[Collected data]
*-*-*

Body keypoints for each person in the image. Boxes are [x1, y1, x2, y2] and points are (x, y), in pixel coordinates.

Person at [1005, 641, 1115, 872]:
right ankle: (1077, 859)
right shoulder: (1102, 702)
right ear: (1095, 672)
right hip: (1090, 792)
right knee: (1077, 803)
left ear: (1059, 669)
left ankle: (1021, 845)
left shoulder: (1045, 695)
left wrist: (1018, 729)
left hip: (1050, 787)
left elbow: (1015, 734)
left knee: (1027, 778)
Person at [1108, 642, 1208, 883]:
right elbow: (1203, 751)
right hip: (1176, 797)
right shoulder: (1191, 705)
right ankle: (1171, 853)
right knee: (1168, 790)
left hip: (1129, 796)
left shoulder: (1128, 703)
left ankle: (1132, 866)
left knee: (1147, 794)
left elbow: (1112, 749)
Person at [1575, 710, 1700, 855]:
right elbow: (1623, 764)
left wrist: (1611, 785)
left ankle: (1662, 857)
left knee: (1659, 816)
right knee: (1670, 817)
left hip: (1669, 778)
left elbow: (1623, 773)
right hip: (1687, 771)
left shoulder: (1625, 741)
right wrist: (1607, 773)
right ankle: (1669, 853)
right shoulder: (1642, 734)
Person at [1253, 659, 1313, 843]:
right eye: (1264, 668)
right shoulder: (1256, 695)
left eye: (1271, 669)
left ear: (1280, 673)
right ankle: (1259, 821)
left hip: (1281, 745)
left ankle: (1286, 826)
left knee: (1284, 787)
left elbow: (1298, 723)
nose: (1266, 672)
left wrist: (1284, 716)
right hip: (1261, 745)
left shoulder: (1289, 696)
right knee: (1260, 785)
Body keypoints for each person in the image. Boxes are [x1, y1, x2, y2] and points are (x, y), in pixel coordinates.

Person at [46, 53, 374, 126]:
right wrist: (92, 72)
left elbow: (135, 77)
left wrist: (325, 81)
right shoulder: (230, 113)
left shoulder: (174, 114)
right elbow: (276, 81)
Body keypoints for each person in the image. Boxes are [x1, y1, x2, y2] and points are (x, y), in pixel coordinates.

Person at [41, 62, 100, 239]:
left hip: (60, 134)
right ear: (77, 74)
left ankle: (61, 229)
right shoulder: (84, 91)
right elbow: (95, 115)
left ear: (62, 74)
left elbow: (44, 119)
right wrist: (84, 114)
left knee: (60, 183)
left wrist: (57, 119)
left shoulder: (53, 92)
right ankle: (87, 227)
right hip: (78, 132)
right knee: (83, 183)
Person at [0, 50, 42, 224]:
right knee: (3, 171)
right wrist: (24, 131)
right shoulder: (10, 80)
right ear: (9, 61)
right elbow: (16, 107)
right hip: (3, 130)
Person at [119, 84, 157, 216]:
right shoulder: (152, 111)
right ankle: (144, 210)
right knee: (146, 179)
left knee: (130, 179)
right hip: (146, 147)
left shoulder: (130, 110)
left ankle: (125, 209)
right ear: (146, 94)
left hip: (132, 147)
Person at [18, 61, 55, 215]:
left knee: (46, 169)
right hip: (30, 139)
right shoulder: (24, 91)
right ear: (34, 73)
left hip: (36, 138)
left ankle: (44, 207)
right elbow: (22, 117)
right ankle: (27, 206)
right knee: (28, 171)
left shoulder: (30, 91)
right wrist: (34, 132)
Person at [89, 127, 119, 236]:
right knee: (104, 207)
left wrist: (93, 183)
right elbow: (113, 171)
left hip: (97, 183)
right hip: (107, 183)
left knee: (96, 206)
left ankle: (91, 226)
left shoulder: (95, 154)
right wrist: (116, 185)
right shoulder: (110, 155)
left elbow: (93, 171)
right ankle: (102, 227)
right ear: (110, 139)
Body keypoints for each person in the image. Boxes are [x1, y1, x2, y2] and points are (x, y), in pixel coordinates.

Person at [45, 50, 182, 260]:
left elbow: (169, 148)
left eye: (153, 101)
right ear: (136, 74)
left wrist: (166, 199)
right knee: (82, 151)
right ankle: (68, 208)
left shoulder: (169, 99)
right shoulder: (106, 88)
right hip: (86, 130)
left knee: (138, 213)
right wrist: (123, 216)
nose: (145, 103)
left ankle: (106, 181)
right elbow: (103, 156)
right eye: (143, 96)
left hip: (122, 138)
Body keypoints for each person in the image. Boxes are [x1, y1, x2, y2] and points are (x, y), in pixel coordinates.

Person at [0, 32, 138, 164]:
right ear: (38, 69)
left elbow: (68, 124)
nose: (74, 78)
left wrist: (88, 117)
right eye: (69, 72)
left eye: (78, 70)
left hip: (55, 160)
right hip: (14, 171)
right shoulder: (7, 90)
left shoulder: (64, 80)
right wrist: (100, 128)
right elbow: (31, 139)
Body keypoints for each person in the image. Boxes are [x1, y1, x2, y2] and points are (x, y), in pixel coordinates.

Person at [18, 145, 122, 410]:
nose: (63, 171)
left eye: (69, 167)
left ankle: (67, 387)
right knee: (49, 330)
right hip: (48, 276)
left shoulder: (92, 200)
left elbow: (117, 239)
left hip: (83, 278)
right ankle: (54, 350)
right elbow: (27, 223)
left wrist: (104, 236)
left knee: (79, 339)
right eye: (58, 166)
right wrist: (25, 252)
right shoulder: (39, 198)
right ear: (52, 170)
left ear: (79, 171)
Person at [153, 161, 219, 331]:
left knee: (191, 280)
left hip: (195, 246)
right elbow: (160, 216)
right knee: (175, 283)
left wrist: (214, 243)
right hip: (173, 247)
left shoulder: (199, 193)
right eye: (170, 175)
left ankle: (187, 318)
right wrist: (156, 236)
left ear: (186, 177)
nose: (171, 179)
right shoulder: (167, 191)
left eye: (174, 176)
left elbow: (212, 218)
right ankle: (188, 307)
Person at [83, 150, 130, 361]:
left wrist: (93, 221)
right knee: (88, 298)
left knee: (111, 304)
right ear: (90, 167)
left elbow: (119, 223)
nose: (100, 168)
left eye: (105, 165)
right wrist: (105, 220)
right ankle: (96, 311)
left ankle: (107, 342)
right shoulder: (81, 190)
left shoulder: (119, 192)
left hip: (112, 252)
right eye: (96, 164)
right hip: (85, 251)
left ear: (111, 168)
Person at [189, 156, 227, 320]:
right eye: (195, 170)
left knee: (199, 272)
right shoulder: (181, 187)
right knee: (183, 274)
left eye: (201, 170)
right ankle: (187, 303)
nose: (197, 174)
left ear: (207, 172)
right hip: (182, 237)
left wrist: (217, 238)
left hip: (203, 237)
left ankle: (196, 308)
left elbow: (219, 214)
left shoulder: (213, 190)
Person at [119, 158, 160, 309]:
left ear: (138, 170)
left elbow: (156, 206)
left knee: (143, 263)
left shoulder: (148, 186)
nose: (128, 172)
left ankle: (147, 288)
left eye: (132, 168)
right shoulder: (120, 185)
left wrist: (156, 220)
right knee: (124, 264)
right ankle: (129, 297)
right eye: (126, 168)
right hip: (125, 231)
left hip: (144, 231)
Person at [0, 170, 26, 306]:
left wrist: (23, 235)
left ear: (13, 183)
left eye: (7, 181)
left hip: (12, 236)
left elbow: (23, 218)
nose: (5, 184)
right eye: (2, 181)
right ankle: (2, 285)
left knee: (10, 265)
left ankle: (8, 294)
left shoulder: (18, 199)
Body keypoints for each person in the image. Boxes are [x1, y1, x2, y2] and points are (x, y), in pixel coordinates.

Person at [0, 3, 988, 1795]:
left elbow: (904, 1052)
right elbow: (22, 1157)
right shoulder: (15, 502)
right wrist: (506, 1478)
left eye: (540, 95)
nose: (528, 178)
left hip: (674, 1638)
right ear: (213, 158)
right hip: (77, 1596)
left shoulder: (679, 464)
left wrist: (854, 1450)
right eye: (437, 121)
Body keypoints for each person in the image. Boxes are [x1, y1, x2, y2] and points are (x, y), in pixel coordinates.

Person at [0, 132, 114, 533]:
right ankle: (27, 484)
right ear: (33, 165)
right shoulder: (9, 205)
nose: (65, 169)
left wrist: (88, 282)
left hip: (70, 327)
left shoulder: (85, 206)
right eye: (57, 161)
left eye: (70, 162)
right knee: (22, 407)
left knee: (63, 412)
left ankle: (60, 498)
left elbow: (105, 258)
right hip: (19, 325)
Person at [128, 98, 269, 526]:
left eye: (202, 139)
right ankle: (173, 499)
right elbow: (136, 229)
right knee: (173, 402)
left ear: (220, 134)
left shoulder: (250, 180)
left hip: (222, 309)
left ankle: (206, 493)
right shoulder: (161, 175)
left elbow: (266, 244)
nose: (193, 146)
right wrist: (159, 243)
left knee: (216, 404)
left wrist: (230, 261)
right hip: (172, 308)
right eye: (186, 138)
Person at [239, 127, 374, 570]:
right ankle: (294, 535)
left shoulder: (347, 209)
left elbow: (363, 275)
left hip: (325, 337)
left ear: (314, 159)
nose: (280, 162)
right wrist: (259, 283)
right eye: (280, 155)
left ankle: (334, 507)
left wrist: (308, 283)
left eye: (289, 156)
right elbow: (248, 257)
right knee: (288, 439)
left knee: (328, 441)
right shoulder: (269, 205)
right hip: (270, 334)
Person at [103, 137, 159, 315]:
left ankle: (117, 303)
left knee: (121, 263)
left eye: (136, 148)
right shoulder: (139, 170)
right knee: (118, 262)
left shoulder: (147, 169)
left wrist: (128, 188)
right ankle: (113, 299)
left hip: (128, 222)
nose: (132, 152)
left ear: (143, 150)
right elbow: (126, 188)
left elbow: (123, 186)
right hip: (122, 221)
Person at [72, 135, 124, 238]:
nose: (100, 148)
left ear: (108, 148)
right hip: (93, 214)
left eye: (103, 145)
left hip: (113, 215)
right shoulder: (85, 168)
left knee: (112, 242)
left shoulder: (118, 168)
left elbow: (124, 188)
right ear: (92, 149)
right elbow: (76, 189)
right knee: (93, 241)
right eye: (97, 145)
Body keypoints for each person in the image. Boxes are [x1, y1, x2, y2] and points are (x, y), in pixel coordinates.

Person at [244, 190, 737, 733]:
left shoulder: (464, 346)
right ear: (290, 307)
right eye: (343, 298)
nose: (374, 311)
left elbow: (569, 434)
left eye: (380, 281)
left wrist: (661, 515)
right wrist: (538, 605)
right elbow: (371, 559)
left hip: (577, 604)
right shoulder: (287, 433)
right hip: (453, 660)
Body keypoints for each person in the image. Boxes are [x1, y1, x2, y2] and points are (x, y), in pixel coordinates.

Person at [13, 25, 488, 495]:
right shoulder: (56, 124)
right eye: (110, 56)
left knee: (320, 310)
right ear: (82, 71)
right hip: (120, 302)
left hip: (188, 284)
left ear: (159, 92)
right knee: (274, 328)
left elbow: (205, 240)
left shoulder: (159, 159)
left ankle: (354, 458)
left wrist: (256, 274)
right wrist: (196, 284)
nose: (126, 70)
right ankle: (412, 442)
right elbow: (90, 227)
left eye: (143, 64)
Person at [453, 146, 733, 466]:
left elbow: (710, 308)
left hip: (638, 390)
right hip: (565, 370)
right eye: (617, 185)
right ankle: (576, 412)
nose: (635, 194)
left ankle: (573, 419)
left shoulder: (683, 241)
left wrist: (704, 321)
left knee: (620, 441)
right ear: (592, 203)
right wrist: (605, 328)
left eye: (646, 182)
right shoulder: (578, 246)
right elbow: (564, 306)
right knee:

*-*-*

■ WHAT IS NEEDED
Exactly repeat the lines above, from the opening line through the one with "right knee: (1260, 785)", and include nothing else.

■ ANSWER FOR THIS EXERCISE
Body keypoints for each person in the image. Boxes are [x1, y1, x2, y2] and points are (x, y), in pixel coordinates.

Person at [1005, 641, 1115, 872]:
right ankle: (1077, 859)
right shoulder: (1102, 702)
right ear: (1095, 672)
right hip: (1090, 792)
right knee: (1077, 803)
left ear: (1059, 669)
left ankle: (1021, 845)
left shoulder: (1045, 695)
left wrist: (1018, 729)
left hip: (1050, 787)
left elbow: (1015, 734)
left knee: (1027, 778)
Person at [1108, 642, 1208, 883]:
right elbow: (1203, 751)
right hip: (1176, 797)
right shoulder: (1191, 705)
right ankle: (1171, 853)
right knee: (1168, 790)
left hip: (1129, 796)
left shoulder: (1128, 703)
left ankle: (1132, 866)
left knee: (1147, 794)
left elbow: (1112, 749)
Person at [1575, 710, 1700, 855]:
right elbow: (1623, 764)
left wrist: (1611, 785)
left ankle: (1662, 857)
left knee: (1659, 816)
right knee: (1670, 817)
left hip: (1669, 778)
left elbow: (1623, 773)
right hip: (1687, 771)
left shoulder: (1625, 741)
right wrist: (1607, 773)
right ankle: (1669, 853)
right shoulder: (1642, 734)
Person at [1253, 659, 1313, 843]:
right eye: (1264, 668)
right shoulder: (1256, 695)
left eye: (1271, 669)
left ear: (1280, 673)
right ankle: (1259, 821)
left hip: (1281, 745)
left ankle: (1286, 826)
left knee: (1284, 787)
left elbow: (1298, 723)
nose: (1266, 672)
left wrist: (1284, 716)
right hip: (1261, 745)
left shoulder: (1289, 696)
right knee: (1260, 785)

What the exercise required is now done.